**About this task:** Taking the line that contains "104Ah LiFePO4" as the first, copy each line exactly up to and including the last line below.
##########
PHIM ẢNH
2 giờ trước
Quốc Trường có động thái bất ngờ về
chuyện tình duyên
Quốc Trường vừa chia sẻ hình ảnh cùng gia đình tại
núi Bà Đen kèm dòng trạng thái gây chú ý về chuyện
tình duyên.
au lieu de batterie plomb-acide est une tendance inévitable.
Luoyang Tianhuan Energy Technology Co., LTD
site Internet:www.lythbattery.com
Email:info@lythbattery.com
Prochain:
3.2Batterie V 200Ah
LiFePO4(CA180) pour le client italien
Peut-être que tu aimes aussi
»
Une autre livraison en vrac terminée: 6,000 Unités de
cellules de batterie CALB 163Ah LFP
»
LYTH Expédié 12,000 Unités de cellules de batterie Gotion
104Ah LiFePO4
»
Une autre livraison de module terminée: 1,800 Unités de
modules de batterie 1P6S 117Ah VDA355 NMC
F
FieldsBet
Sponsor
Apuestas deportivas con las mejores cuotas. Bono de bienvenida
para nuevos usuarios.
##########
**Result below:**
104Ah LiFePO4
»
Une autre livraison de module terminée: 1,800 Unités de
modules de batterie 1P6S 117Ah VDA355 NMC
F
FieldsBet
Sponsor
Apuestas deportivas con las mejores cuotas. Bono de bienvenida
para nuevos usuarios.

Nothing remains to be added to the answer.